Excerto do documento:
+ + + + + + +

Tabuaço: Francisca foi despejar o lixo e desapareceu. PJ está a investigar
Uma mulher brasileira de 44 anos, identificada como Francisca Maria Santos, está desaparecida há cerca de quatro semanas, desde o dia 20 de junho, em Tabuaço, Viseu. Fonte do Comando Territorial de Viseu da GNR adiantou ao nosso jornal que o caso está atualmente sob investigação da Polícia Judiciária, após ter sido inicialmente acompanhado pela Guarda Nacional Republicana, que realizou buscas durante alguns dias, mas sem sucesso.
Francisca, que vivia em Portugal há cerca de quatro anos e havia recentemente obtido autorização de residência, trabalhava no restaurante local ‘Tábua D’Aço’ e planeava viajar nos próximos meses para o estado do Maranhão, no Brasil, de onde é natural. Segundo informações do site brasileiro G1, que falou com a família, a mulher mantinha contacto diário com a mãe e o irmão através de videochamada, o que tornou o seu desaparecimento ainda mais preocupante. O irmão, Antônio Santos, relatou que o último contacto de Francisca com a família ocorreu no dia 20 de junho, por volta das 13h38 no horário do Brasil (17h38 em Portugal), após uma videochamada com a mãe.

+ + + + + + +

[Exercícios de interpretação de gráficos]
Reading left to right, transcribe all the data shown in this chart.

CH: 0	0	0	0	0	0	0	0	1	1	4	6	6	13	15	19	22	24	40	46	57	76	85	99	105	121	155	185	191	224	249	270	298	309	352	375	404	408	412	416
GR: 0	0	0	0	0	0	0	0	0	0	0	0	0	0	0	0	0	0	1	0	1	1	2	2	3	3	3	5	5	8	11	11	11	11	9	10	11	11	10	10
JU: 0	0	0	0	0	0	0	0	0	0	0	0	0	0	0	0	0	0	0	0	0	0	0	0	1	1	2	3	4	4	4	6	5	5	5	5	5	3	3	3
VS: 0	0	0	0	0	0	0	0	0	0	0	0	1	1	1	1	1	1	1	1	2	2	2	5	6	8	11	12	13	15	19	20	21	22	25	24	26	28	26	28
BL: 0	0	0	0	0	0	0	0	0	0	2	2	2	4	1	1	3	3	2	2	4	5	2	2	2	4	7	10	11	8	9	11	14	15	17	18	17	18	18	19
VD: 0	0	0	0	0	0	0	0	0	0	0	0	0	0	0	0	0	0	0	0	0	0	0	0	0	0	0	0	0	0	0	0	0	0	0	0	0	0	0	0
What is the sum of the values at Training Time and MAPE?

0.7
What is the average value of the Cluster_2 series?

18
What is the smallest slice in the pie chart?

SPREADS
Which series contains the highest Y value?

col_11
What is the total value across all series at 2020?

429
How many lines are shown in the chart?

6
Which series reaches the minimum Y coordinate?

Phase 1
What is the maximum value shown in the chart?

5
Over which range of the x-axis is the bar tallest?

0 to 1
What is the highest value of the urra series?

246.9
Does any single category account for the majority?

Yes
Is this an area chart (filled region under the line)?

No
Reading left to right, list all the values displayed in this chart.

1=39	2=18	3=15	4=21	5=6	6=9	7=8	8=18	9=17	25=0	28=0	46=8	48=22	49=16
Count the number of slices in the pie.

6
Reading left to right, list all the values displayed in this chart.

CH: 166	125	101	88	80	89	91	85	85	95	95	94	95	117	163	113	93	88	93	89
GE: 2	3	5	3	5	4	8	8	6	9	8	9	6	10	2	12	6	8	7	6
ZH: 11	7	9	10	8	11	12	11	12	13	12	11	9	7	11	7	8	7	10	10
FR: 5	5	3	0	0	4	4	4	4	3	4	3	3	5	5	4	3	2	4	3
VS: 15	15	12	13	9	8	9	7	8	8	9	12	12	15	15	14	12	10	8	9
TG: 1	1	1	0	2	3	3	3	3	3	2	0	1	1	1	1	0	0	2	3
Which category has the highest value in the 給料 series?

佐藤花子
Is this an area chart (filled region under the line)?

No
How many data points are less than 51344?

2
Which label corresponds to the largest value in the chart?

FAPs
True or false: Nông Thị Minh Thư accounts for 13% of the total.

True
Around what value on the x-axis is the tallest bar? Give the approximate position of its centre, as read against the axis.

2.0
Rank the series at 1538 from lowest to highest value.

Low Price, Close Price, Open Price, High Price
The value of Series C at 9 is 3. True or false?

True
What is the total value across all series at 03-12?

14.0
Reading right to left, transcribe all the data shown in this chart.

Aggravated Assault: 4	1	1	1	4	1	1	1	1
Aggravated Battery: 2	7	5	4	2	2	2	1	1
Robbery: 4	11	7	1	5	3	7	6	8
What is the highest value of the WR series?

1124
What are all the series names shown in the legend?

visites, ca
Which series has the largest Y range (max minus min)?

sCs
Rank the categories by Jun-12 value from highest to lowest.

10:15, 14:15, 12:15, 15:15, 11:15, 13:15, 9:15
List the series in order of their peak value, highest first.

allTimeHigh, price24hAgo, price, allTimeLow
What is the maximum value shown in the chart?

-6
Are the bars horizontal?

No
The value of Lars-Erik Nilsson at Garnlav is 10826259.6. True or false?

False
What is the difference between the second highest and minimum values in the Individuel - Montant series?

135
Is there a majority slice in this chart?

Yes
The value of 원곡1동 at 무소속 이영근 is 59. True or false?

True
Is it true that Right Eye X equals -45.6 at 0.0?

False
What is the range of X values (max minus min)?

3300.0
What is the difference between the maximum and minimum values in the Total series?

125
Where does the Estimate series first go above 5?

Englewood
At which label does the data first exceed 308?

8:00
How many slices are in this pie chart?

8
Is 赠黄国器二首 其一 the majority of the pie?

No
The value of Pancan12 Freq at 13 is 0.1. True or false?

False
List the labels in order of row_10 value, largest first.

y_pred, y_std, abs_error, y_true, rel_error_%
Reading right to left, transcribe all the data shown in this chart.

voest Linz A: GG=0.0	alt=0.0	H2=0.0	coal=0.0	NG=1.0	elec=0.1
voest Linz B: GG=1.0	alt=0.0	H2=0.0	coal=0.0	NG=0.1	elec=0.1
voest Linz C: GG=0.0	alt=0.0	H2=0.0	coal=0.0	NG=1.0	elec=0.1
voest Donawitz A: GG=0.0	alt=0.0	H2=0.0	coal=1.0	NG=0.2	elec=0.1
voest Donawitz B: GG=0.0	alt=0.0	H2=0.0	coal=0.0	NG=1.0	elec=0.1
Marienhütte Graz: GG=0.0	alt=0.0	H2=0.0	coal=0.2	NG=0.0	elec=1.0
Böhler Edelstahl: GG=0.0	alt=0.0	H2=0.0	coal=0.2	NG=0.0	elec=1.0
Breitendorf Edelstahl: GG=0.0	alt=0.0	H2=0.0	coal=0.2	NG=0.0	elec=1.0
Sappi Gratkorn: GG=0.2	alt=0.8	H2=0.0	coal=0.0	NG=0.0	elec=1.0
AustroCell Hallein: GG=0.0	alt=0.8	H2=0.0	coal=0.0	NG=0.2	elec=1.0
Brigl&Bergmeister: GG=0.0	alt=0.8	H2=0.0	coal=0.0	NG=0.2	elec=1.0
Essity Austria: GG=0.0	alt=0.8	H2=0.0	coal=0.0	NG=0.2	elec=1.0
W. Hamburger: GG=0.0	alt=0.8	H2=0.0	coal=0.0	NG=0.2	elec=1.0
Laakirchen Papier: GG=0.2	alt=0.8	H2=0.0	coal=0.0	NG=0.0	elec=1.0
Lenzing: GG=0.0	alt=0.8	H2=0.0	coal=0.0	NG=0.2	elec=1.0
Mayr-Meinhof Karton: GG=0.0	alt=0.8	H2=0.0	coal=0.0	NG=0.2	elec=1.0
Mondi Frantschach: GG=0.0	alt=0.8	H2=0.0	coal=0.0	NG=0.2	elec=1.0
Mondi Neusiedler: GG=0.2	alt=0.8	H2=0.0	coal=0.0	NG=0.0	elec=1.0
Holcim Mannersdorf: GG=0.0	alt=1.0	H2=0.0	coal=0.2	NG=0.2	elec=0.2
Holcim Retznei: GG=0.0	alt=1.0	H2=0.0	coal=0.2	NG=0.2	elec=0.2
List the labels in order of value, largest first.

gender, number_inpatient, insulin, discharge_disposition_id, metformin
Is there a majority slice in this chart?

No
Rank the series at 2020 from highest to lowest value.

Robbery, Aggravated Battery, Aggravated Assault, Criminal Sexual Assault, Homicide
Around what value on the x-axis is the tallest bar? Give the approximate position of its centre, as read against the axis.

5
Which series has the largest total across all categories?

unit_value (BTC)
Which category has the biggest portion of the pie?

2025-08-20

+ + + + + + +

Enunciado da tarefa: Devolva, sem qualquer alteração, o trecho da notícia sobre o desaparecimento em Tabuaço que começa em "Francisca, que vivia" e prossegue até "videochamada com a mãe.".

Problema resolvido:
Francisca, que vivia em Portugal há cerca de quatro anos e havia recentemente obtido autorização de residência, trabalhava no restaurante local ‘Tábua D’Aço’ e planeava viajar nos próximos meses para o estado do Maranhão, no Brasil, de onde é natural. Segundo informações do site brasileiro G1, que falou com a família, a mulher mantinha contacto diário com a mãe e o irmão através de videochamada, o que tornou o seu desaparecimento ainda mais preocupante. O irmão, Antônio Santos, relatou que o último contacto de Francisca com a família ocorreu no dia 20 de junho, por volta das 13h38 no horário do Brasil (17h38 em Portugal), após uma videochamada com a mãe.